# 69 GTO 400 Div Choke Assy Info Neded - Need to ID GM Parts Numbers



## Lfryklu (Sep 9, 2013)

Guys,

Working on '69 Judge restore project. RA III 400 WS Block MT M-20

Rochester Q-Jet 4 BBL, on the stock steel/cast iron intake manifold.

Missing the entire Divorced choke assembly to put on the intake and the carb, connected by a rod with a 'U' in it.

Pretty sure all of it is five (5) parts total:
Choke pull off to mount on Roch 4 BBL Q-Jet
Choke pull off rod
Choke pull off coil
Choke pull off cover
Mounting screws/bolts 2x

Is this right so far?

My parts guy, who has allot of old GTO parts is asking me for the GM part numbers, to make sure I get the right set up, and he told me they would be found in the books.

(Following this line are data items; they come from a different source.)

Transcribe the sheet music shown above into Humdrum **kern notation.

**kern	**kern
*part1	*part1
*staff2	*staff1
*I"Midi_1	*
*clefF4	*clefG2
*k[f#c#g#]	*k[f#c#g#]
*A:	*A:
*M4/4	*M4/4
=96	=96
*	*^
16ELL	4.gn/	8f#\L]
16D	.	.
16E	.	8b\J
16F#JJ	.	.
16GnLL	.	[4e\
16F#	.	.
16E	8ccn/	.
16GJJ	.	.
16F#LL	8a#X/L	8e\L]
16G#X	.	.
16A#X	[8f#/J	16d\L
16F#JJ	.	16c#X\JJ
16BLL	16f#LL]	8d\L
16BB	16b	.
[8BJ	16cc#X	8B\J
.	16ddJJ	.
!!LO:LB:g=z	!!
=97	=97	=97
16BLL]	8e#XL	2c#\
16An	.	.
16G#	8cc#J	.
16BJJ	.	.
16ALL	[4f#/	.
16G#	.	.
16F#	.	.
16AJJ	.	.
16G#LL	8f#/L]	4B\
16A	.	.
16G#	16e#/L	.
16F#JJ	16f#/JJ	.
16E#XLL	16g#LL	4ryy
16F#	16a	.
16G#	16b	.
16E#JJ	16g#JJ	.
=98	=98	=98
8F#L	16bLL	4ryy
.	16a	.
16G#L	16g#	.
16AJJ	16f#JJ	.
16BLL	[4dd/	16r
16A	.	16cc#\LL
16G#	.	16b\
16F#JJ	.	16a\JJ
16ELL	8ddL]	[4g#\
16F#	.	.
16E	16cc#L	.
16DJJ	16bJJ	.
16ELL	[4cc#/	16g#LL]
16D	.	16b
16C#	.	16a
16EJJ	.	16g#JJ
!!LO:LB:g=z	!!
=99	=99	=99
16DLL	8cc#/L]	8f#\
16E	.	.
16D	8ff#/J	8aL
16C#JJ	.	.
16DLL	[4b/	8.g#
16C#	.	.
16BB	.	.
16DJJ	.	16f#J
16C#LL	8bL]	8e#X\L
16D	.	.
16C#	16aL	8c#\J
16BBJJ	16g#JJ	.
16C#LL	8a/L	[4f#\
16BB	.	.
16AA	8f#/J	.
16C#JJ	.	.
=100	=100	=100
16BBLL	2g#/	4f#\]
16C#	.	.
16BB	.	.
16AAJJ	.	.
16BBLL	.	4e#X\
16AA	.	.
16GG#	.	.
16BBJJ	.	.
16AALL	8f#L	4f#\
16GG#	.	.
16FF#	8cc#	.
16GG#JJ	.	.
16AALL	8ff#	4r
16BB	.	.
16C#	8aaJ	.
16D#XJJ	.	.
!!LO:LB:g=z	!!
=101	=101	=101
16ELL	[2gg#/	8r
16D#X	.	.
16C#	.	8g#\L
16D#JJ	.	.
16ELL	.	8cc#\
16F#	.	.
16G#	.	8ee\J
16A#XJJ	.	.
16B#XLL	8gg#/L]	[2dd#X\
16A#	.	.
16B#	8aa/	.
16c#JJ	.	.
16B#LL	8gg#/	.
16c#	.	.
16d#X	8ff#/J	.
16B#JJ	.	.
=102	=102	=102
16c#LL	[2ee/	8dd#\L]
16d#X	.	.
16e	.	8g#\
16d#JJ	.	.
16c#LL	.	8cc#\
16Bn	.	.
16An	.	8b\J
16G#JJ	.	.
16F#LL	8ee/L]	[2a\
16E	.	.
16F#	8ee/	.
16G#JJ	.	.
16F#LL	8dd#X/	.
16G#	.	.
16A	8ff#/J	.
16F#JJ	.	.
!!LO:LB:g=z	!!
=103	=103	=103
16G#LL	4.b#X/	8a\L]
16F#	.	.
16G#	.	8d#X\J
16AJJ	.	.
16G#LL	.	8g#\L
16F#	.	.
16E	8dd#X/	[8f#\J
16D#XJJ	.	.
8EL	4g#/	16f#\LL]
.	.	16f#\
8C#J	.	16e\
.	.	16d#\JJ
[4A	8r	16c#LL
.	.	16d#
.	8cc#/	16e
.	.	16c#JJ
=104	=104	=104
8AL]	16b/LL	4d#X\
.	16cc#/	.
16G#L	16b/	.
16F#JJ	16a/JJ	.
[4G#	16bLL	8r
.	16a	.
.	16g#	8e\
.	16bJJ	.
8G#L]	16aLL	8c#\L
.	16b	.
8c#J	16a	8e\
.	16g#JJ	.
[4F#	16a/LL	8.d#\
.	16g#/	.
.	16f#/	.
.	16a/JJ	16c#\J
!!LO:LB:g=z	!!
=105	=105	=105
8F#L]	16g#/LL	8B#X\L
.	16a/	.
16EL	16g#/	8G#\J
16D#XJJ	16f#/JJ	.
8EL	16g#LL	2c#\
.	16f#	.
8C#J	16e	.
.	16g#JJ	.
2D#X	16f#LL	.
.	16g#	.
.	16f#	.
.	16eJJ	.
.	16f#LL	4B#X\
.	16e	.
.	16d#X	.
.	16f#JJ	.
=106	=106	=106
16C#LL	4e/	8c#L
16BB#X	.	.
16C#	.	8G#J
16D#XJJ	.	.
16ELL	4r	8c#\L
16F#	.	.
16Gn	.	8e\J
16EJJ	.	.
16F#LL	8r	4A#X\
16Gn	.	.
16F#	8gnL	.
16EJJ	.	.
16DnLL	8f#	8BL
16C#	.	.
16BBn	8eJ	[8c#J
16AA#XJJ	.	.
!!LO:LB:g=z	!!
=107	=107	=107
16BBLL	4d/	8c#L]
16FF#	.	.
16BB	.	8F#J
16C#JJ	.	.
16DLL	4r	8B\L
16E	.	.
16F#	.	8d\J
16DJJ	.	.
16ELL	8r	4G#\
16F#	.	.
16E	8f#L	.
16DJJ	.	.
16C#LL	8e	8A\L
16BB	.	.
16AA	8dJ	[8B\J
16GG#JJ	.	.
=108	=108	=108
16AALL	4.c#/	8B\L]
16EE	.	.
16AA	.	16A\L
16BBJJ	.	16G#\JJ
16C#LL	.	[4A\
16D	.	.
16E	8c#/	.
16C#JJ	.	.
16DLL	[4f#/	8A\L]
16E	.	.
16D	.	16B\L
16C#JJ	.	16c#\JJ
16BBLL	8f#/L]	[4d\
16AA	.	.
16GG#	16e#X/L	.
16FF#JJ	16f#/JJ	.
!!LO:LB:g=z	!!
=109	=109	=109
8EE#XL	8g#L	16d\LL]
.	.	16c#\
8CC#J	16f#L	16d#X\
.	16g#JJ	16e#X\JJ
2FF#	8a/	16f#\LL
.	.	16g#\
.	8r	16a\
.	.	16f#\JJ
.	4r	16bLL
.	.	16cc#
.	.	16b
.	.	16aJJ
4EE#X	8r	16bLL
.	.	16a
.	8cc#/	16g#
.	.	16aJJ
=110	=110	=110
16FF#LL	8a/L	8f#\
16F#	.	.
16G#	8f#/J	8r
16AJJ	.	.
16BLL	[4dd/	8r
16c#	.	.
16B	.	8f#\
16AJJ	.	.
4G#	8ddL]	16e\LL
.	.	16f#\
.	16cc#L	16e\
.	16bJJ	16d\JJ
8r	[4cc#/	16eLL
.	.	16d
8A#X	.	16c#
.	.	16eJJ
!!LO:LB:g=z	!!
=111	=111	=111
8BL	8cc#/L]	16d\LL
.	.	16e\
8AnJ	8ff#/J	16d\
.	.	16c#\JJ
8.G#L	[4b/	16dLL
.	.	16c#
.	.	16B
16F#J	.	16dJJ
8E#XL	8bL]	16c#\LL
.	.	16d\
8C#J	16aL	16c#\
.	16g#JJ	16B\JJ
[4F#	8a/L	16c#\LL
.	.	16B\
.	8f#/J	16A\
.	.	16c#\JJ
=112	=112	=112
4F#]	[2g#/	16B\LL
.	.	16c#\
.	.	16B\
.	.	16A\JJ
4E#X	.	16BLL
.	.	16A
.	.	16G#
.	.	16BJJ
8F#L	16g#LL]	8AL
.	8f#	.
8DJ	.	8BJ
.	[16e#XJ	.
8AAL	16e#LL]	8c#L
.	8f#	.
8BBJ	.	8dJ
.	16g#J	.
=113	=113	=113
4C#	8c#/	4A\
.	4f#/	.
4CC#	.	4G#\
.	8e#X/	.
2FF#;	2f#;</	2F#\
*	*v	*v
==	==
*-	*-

After looking through the books, and a little surfing on the web, I am not finding much of original part numbers.

The GM '69 factory Service/assembly manual does not give much info, nor does the Zazarine & Roberts '64-'72 Resto guide book on the choke parts.

Ton's of other great info but not much on chokes, and related parts to make the assembly.

Of course, looking through the after market suppliers books, the AME's and the Performance Years catalogs give 'their part' numbers, but do not reference the original GM part numbers.

Can anyone assist with this info request?

Have looked through previous threads, but none providing this info.

At least, I did not see any posted.

Would appreciate.

Trying to get it right

Thanks

Lfryklu


----------



## Pinion head (Jan 3, 2015)

'69 RAIII stick, engine code WS, took original divorced choke stove with 9097 stamped on top. The choke rod, would have to look up exact interchange. I may have a 9097 choke stove on small parts shelving here at home. Nearly all little detail parts i keep at home vs warehouse where everything is getting boxed up. On choke stoves, know I have the 9098 and need another 1094. Feel free and PM, should be able to ck parts shelving by tomorrow evening.


----------